Superager: Über 90, geistig fit - und massive Alzheimerplaques
Als "Superager" bezeichnen Forscher Menschen, die trotz eines beachtlichen Alters jenseits der 90 noch geistig fit sind und in Gedächtnistests Werte wie der durchschnittliche 50-Jährige erbringen. Ein Team um Aras Rezvanian von der Northwestern University in Chicago hat nun die Gehirne von acht kürzlich verstorbenen Superagern einer Autopsie unterzogen. Ziel war herauszufinden, warum die Gehirnleistung der Freiwilligen auch im Greisenalter nicht nachließ.
Bei zwei Fällen wollen Rezvanian und Kollegen einen bemerkenswerten Befund gemacht haben, den sie nun auf der Jahrestagung der Society for Neuroscience in San Diego vorstellten: In den Gehirnen seien sie auf die beiden Kernkennzeichen der Alzheimerkrankheit gestoßen, so genannte Amyloidplaques und Tau-Fibrillen. In den beiden Fällen habe die Dichte und Verteilung dieser Proteinablagerungen auf einem Niveau gelegen, wie man es sonst von den schwersten Alzheimerfällen kenne, zitiert das Magazin "New Scientist" den Forscher. Die ältesten der Alten könnten demnach das volle Spektrum der Alzheimermerkmale zeigen und trotzdem überragende Gedächtnisleistungen erbringen, erklärt Rezvanian. "Das deutet darauf hin, dass es noch unbekannte Faktoren gibt, die einige Senioren vor den Plaques und den verdrillten Fasern schützen."
In Hippocampus und Frontalkortex, beides wichtige Hirnregionen für Gedächtnis und höhere kognitive Leistungen, sei die Zahl der Nervenzellen trotz der Proteinablagerungen wesentlich höher gewesen als bei Menschen mit Alzheimerdemenz. Gemeinhin wird angenommen, dass Amyloidplaques und Tau-Fibrillen zum Absterben der Neurone führen. Zahlreiche Ansätze für eine Alzheimertherapie versuchen darum, sie aus dem Gehirn der Betroffenen zu entfernen.

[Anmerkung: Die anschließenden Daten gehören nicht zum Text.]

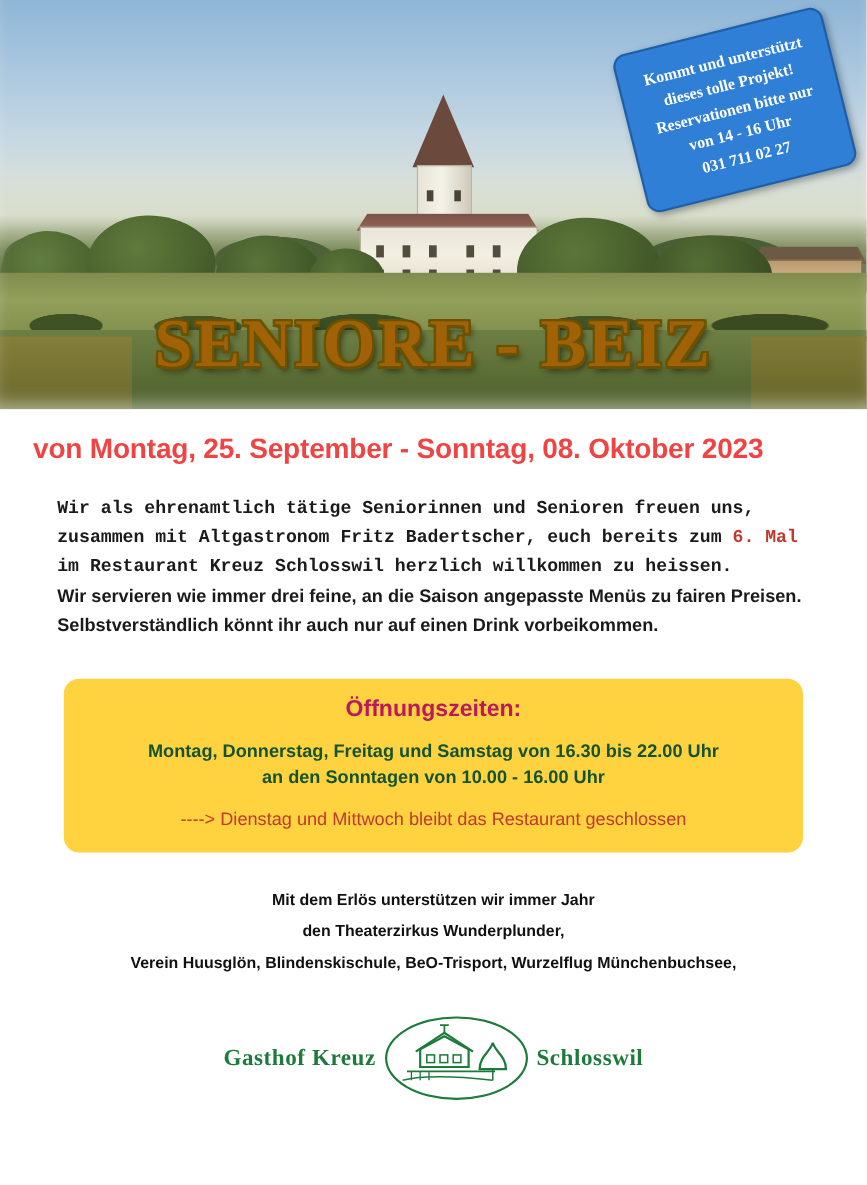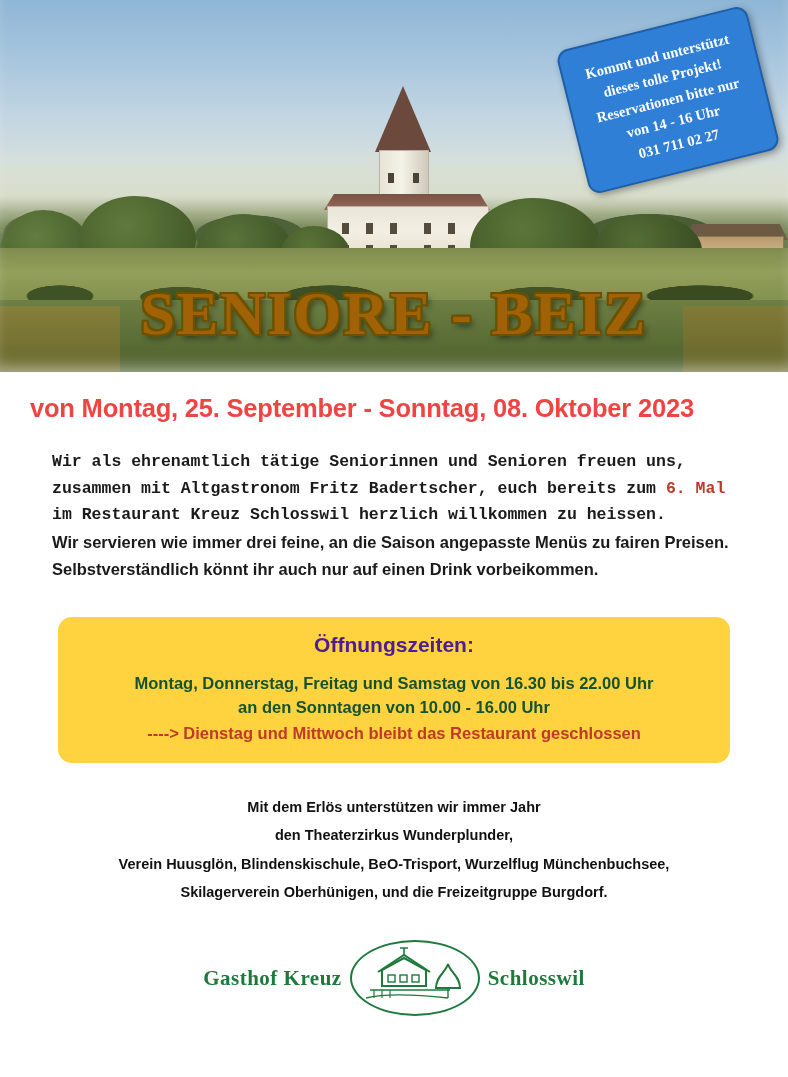"Öffnungszeiten:" .hours-title { color: #4c1d95 -> #be185d }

Die Studie von Rezvanian und Kollegen liefert nun jedoch einem alten Verdacht neue Nahrung: Bei den Plaques und Fibrillen könnte es sich womöglich gar nicht um die Ursache, sondern nur um ein Begleitphänomen der Alzheimerdemenz handeln, wenn nicht sogar um eine typische Alterserscheinung. Sie zu entfernen, hätte darum nicht die erhoffte Wirkung.
Allerdings, gibt der Leiter der Studie Changiz Geula zu bedenken, wäre es zumindest theoretisch denkbar, dass die beiden auffälligen Superager auch außergewöhnlich viele Neurone hatten, so dass sie den alzheimerbedingten Verlust an Nervenzellen bis jenseits der 90 ausgleichen konnten. Daten, die dies belegen oder entkräften könnten, haben sie freilich nicht: Dazu hätte man die Betroffenen bereits vor Jahrzehnten untersuchen müssen.